Texel was an unreleased music-centric smartphone from the multimedia division of Motorola codenamed MotoNoir, a quasi-
skunk works smartphone division with development teams spread across the UK, Denmark, France, Italy and of course at HQ in Chicago. It made it to almost production hardware before the division was shuttered.
After the success of the RAZR, Motorola was into using four-letter abbreviated descriptors of its products. Texel was both a SCPL (scalpel) class device; a slim candy bar format, and because music was central to its proposition, it would have been part of the ROKR product portfolio.

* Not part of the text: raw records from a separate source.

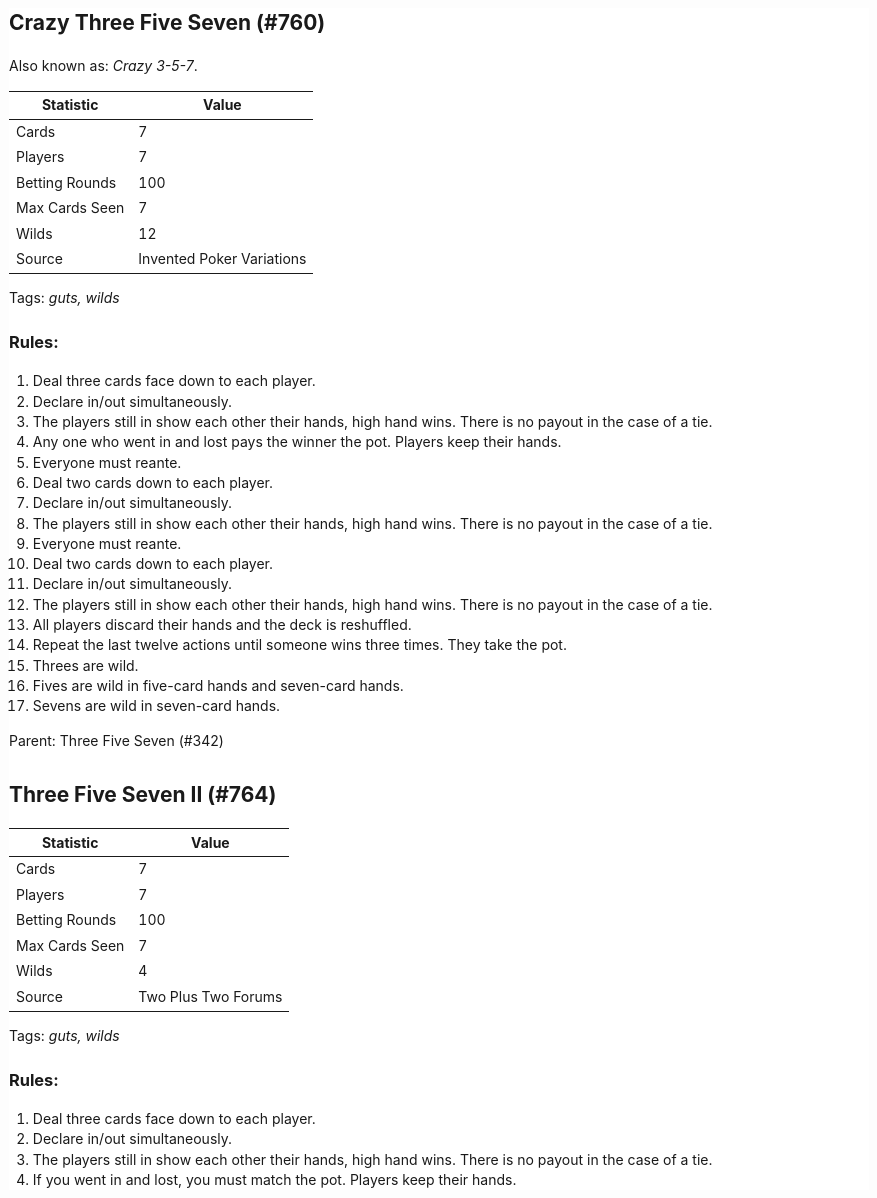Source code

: ## Crazy Three Five Seven (#760)
Also known as: *Crazy 3-5-7*.

|Statistic|Value|
|---------|-----|
|Cards|7|
|Players|7|
|Betting Rounds|100|
|Max Cards Seen|7|
|Wilds|12|
|Source|Invented Poker Variations|
Tags: *guts, wilds*
### Rules:
1. Deal three cards face down to each player.
2. Declare in/out simultaneously.
3. The players still in show each other their hands, high hand wins. There is no payout in the case of a tie.
4. Any one who went in and lost pays the winner the pot. Players keep their hands.
5. Everyone must reante.
6. Deal two cards down to each player.
7. Declare in/out simultaneously.
8. The players still in show each other their hands, high hand wins. There is no payout in the case of a tie.
9. Everyone must reante.
10. Deal two cards down to each player.
11. Declare in/out simultaneously.
12. The players still in show each other their hands, high hand wins. There is no payout in the case of a tie.
13. All players discard their hands and the deck is reshuffled.
14. Repeat the last twelve actions until someone wins three times. They take the pot.
15. Threes are wild.
16. Fives are wild in five-card hands and seven-card hands.
17. Sevens are wild in seven-card hands.

Parent: Three Five Seven (#342)


## Three Five Seven II (#764)

|Statistic|Value|
|---------|-----|
|Cards|7|
|Players|7|
|Betting Rounds|100|
|Max Cards Seen|7|
|Wilds|4|
|Source|Two Plus Two Forums|
Tags: *guts, wilds*
### Rules:
1. Deal three cards face down to each player.
2. Declare in/out simultaneously.
3. The players still in show each other their hands, high hand wins. There is no payout in the case of a tie.
4. If you went in and lost, you must match the pot. Players keep their hands.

It had a generous (for the time) 2.8-inch screen which had haptic feedback for partial touch at the bottom of the display to navigate through a ‘morphing widget’ UI, combined with physical soft keys and a dedicated ‘media’ button for one-touch access to your music. Despite listening to music being the key selling point, Texel still had a 3MP rear-facing camera and a forward-facing CIF camera for video calls.
While it was still the early days of streaming media, Texel could connect to multimedia services via HSDPA or Wi-Fi. Alternatively, you could side-load music via USB 2.0 onto the 4GB of onboard memory and/or MicroSD. It also was planned to have an FM radio with RDS and a 3.5mm jack to allow you to use high-end headphones.
The device in the Mobile Phone Museum collection is extremely rare version of the Texel due to its metallic red surround.